For a long time, I have not wanted to eat at McDonald’s. Don’t get me wrong–I’m not a McDonald’s snob–it’s something I still eat if it’s convenient or if I’m desparate for food (where else can you find a burger that can fill your tummy for two dollars?), but not something I’d go out of the way for (unless there’s twister fries). The reason? The menu has become boring.
If you’ve noticed, the McDonald’s menu was streamlined about two years ago. The Chicken McGrill burger is gone. So is the Sausage McGriddles on the breakfast menu, which I used to love once upon a time. Apart from the seasonal items, all that’s left are the usual staples. It’s not that they aren’t tasty, it’s just that I’ve been eating them since my secondary school days that there’s nothing exciting anymore. Sure, there are some things one can never get sick of (such as KFC’s 2 piece chicken meal for me), but McDonald’s burgers weren’t one of them.
Perhaps McDonald’s realised this as well, which is probably one of the reasons why they introduced ‘Create Your Taste’ in its Raffles City outlet back in late March 2015.
When I first heard of this concept, I thought it was a pretty lame attempt by McDonald’s and that it would never take of. After all, it seemed to go against everything that McDonald’s stood for–convenient, acceptable tasting food for a decent price. If I wanted to pay top dollar for a gourmet burger, there’s so many other places I could go, right?
Well, I was wrong. The concept was apparently well-received enough for them to expand it to several more outlets–including Ang Mo Kio, where I first stumbled across it back in November.
My (Accidental) Experience
I wasn’t planning to ever try Create Your Taste. But one night, while I was on the way home after working overtime, I decided to drop by Ang Mo Kio Central to grab my dinner before heading home. As it was rather late, I decided to enter McDonald’s, planning to buy a Quarter Pounder or something. Then, I saw that I could create my own burger there.

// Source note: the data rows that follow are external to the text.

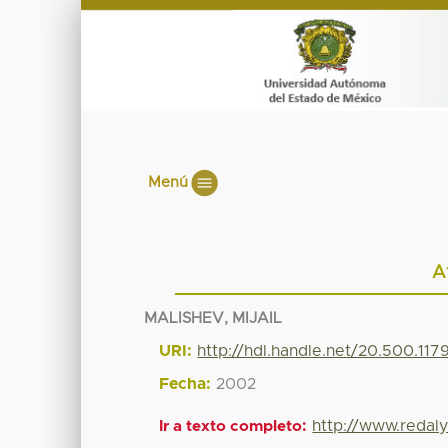
Menú
A
MALISHEV, MIJAIL
URI:
http://hdl.handle.net/20.500.11
Fecha:
2002
http://www.redaly
Ir a texto completo:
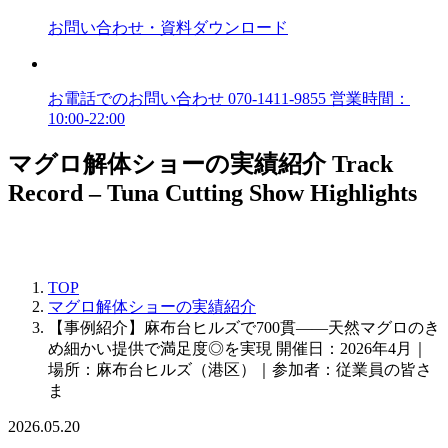
お問い合わせ
・資料ダウンロード
お電話でのお問い合わせ
070-1411-9855
営業時間：
10:00-22:00
マグロ解体ショーの実績紹介
Track
Record – Tuna Cutting Show Highlights
TOP
マグロ解体ショーの実績紹介
【事例紹介】麻布台ヒルズで700貫——天然マグロのき
め細かい提供で満足度◎を実現 開催日：2026年4月｜
場所：麻布台ヒルズ（港区）｜参加者：従業員の皆さ
ま
2026.05.20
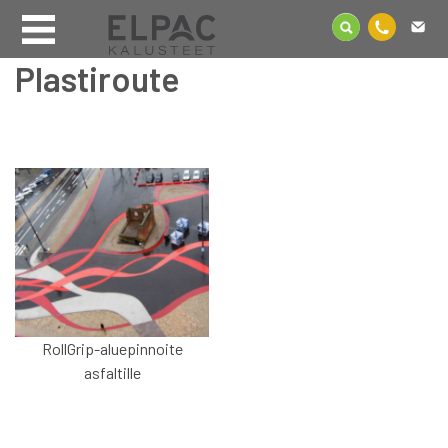
Plastiroute
RollGrip-aluepinnoite
asfaltille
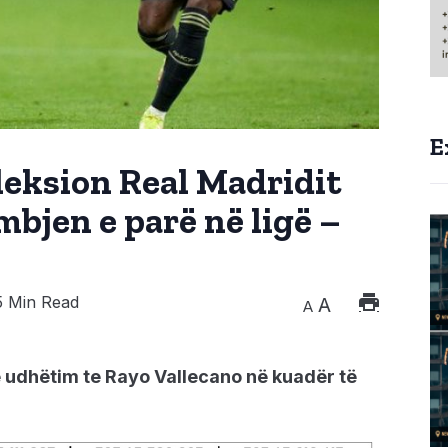
E
 leksion Real Madridit
bjen e parë në ligë –
 Min Read
A
A
ë udhëtim te Rayo Vallecano në kuadër të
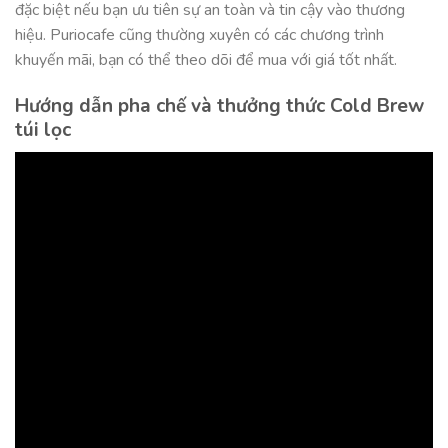
đặc biệt nếu bạn ưu tiên sự an toàn và tin cậy vào thương
hiệu. Puriocafe cũng thường xuyên có các chương trình
khuyến mãi, bạn có thể theo dõi để mua với giá tốt nhất.
Hướng dẫn pha chế và thưởng thức Cold Brew
túi lọc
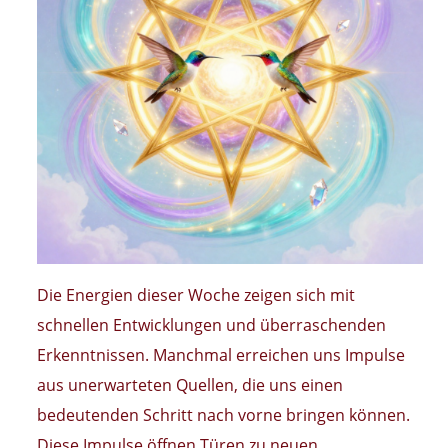
Die Energien dieser Woche zeigen sich mit
schnellen Entwicklungen und überraschenden
Erkenntnissen. Manchmal erreichen uns Impulse
aus unerwarteten Quellen, die uns einen
bedeutenden Schritt nach vorne bringen können.
Diese Impulse öffnen Türen zu neuen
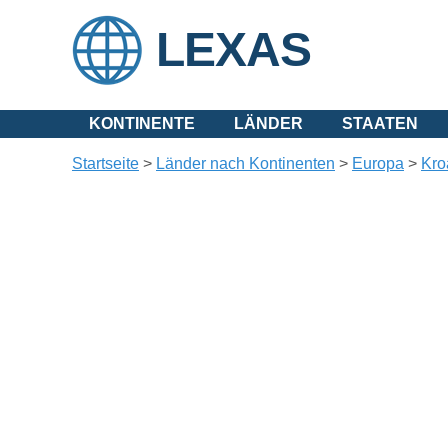
LEXAS
KONTINENTE
LÄNDER
STAATEN
Startseite
>
Länder nach Kontinenten
>
Europa
>
Kro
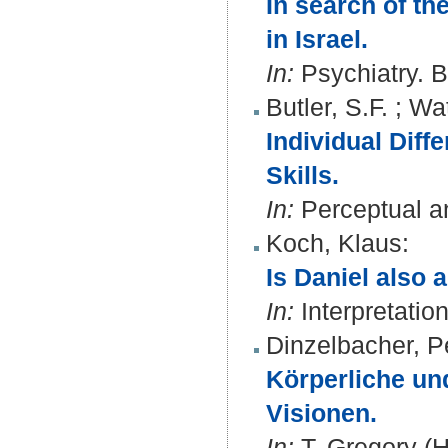
In search of t
in Israel.
In:
Psychiatry. B
Butler, S.F.
;
Wat
Individual Diff
Skills.
In:
Perceptual an
Koch, Klaus
:
Is Daniel also
In:
Interpretation
Dinzelbacher, P
Körperliche un
Visionen.
In:
T. Gregory (H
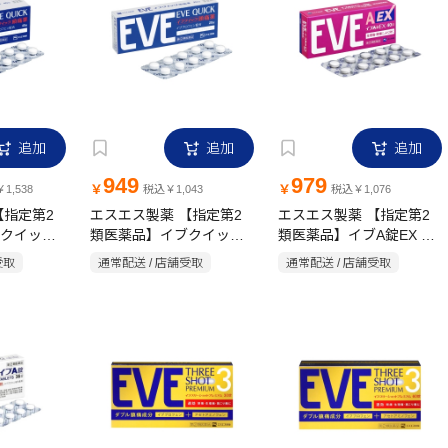
追加
追加
追加
949
979
￥
￥
1,538
税込￥1,043
税込￥1,076
【指定第2
エスエス製薬 【指定第2
エスエス製薬 【指定第2
クイック
類医薬品】イブクイック
類医薬品】イブA錠EX 40
頭痛薬 20錠
錠
受取
通常配送 / 店舗受取
通常配送 / 店舗受取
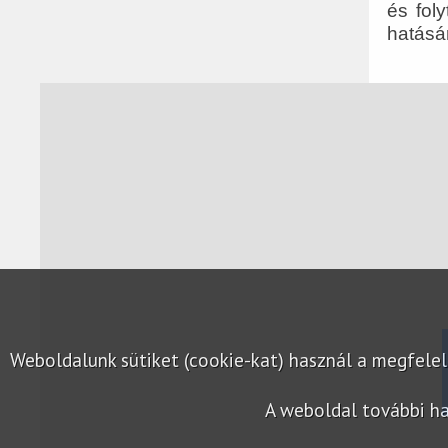
és foly
hatásár
Weboldalunk sütiket (cookie-kat) használ a megfel
A weboldal további ha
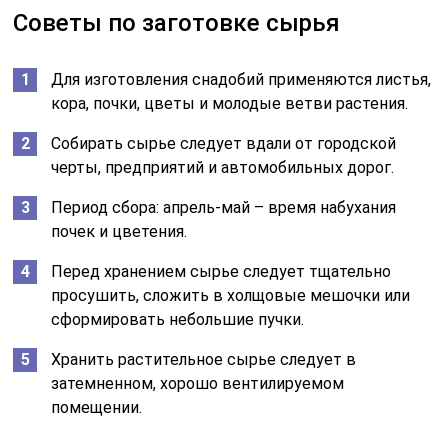
Советы по заготовке сырья
Для изготовления снадобий применяются листья,
кора, почки, цветы и молодые ветви растения.
Собирать сырье следует вдали от городской
черты, предприятий и автомобильных дорог.
Период сбора: апрель-май – время набухания
почек и цветения.
Перед хранением сырье следует тщательно
просушить, сложить в холщовые мешочки или
сформировать небольшие пучки.
Хранить растительное сырье следует в
затемненном, хорошо вентилируемом
помещении.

I’ve a penchant of trying new things, so without much hesitation, I ordered. The order process was pretty simple. You just have to tap on the ingredients you want, add your meal (if you want to), and make payment. The price? About S$13, twice the price of a typical McDonald’s meal, but acceptable for a gourmet burger. The waiting time was about five to ten minutes–long for a fast food restaurant, but pretty reasonable otherwise.
As I ordered it to-go, I only managed to consume it about thirty minutes later. When you order it to-go, the burger is placed in a paper box that’s rather refined-looking, much unlike the typical paper box your McSpicy or Fillet-O-Fish comes in. The top bun is placed separately from the ingredients, the patty and the bottom bun, as an added presentational touch.

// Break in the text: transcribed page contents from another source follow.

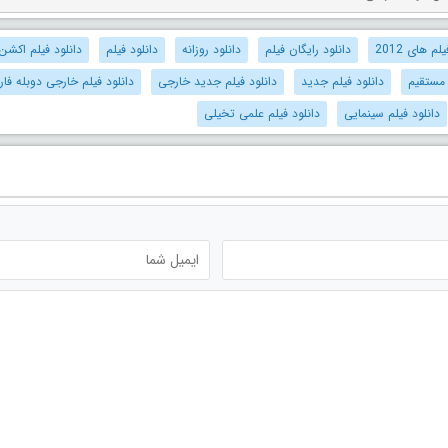
م های 2012
دانلود رایگان فیلم
دانلود روزانه
دانلود فیلم
دانلود فیلم اکشن
 مستقیم
دانلود فیلم جدید
دانلود فیلم جدید خارجی
دانلود فیلم خارجی دوبله فا
دانلود فیلم سینمایی
دانلود فیلم علمی تخیلی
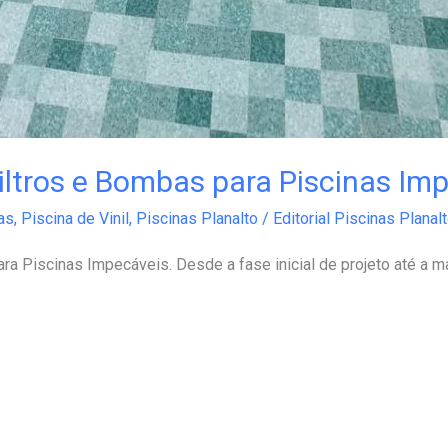
Filtros e Bombas para Piscinas Im
as
,
Piscina de Vinil
,
Piscinas Planalto
/
Editorial Piscinas Planal
ara Piscinas Impecáveis. Desde a fase inicial de projeto até a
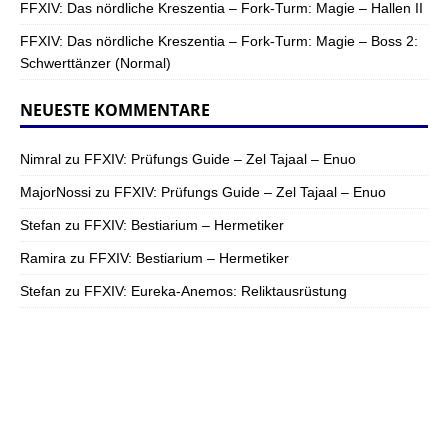
FFXIV: Das nördliche Kreszentia – Fork-Turm: Magie – Hallen II
FFXIV: Das nördliche Kreszentia – Fork-Turm: Magie – Boss 2:
Schwerttänzer (Normal)
NEUESTE KOMMENTARE
Nimral
zu
FFXIV: Prüfungs Guide – Zel Tajaal – Enuo
MajorNossi
zu
FFXIV: Prüfungs Guide – Zel Tajaal – Enuo
Stefan
zu
FFXIV: Bestiarium – Hermetiker
Ramira
zu
FFXIV: Bestiarium – Hermetiker
Stefan
zu
FFXIV: Eureka-Anemos: Reliktausrüstung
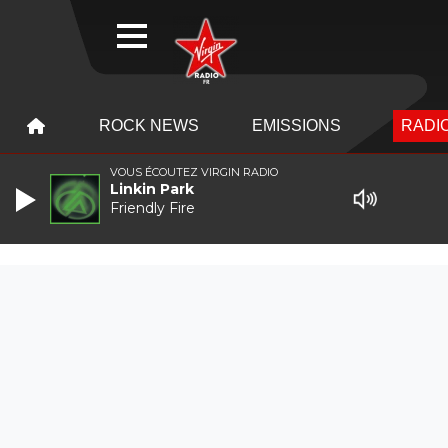
WEBRADIO
MENU
MENU
ROCK NEWS
EMISSIONS
RADIO
VOUS ÉCOUTEZ VIRGIN RADIO
Linkin Park
Friendly Fire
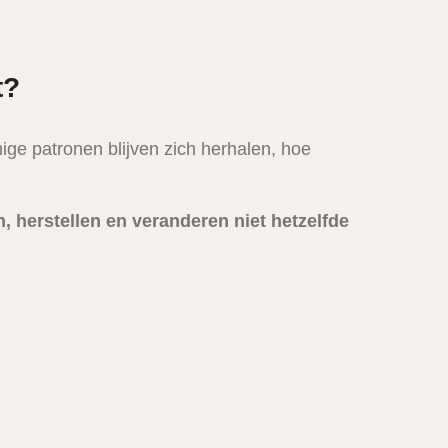
t?
mige patronen blijven zich herhalen, hoe
 herstellen en veranderen niet hetzelfde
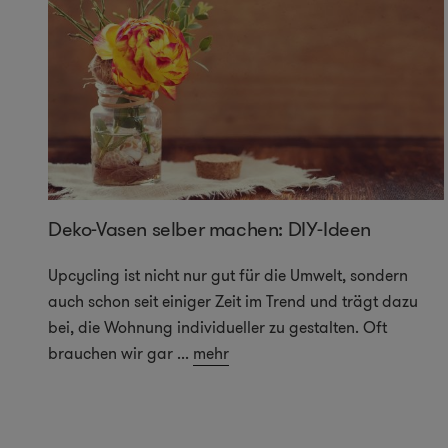
Deko-Vasen selber machen: DIY-Ideen
Upcycling ist nicht nur gut für die Umwelt, sondern
auch schon seit einiger Zeit im Trend und trägt dazu
ile
bei, die Wohnung individueller zu gestalten. Oft
brauchen wir gar
...
mehr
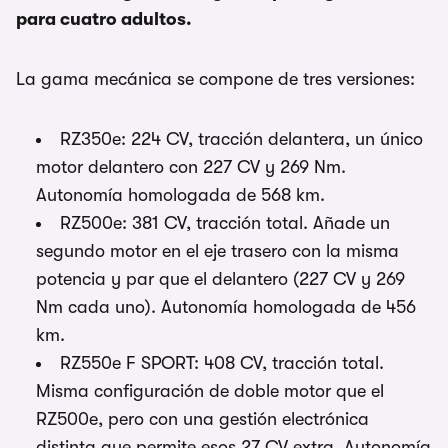
para cuatro adultos.
La gama mecánica se compone de tres versiones:
RZ350e: 224 CV, tracción delantera, un único
motor delantero con 227 CV y 269 Nm.
Autonomía homologada de 568 km.
RZ500e: 381 CV, tracción total. Añade un
segundo motor en el eje trasero con la misma
potencia y par que el delantero (227 CV y 269
Nm cada uno). Autonomía homologada de 456
km.
RZ550e F SPORT: 408 CV, tracción total.
Misma configuración de doble motor que el
RZ500e, pero con una gestión electrónica
distinta que permite esos 27 CV extra. Autonomía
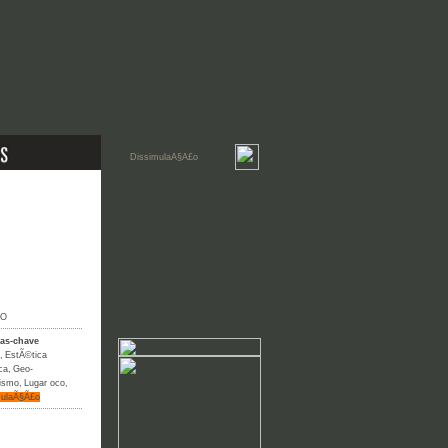
IO
ras-chave
,
EstÃ©tica
ca
,
Geo-
lismo
,
Lugar oco
,
mulaÃ§Ã£o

Immediately after opening the box, the smell of mushrooms (which I had added as an extra for 60 cents) filled the air. I bit in. I was hooked.
I’m lovin’ it.
Since then, I’ve been coming back to McDonald’s every one or two weeks to mix-and-match. My latest visit was just yesterday and dine-in, because there was an added incentive: twister fries!
When you eat-in, the experience is even better. Your burger gets served right to your table, on a wooden platter. The burger looks springy, unlike the squished mess you often find in fast-food restaurants.
The Angus beef patty is the same as the one found in the quarter pounder, and is probably the best beef patty that McDonald’s serves. You can replace the classic Kraft cheese with another kind of cheese, such as Swiss cheese, for no extra charge. I love onions, and McDonald’s allows you to put both caramelised onions and red onion rings on the burger for free.
With the numerous permutations available, there’s always something new you can try.
Remember me mentioning earlier that I thought this concept went against what McDonald’s stood for? Well, on hindsight, I realised that it fits in with the entire McDonald’s concept. It is convenient–the concept is now available at many McDonald’s outlets, and the ordering process is really easy. The Angus beef patty, together with the fine selection of quality ingredients, made for a savoury burger and I think most would find the price acceptable for the convenience and quality.
Chicken or fish, perhaps?
Perhaps the only Achilles’ heel of this burger is that you’re restricted to only a beef patty right now. Not everyone eats beef, so it would be nice if McDonald’s could look into widening the patty selection. A McSpicy version, with varying levels of spiciness, would probably be a bestseller.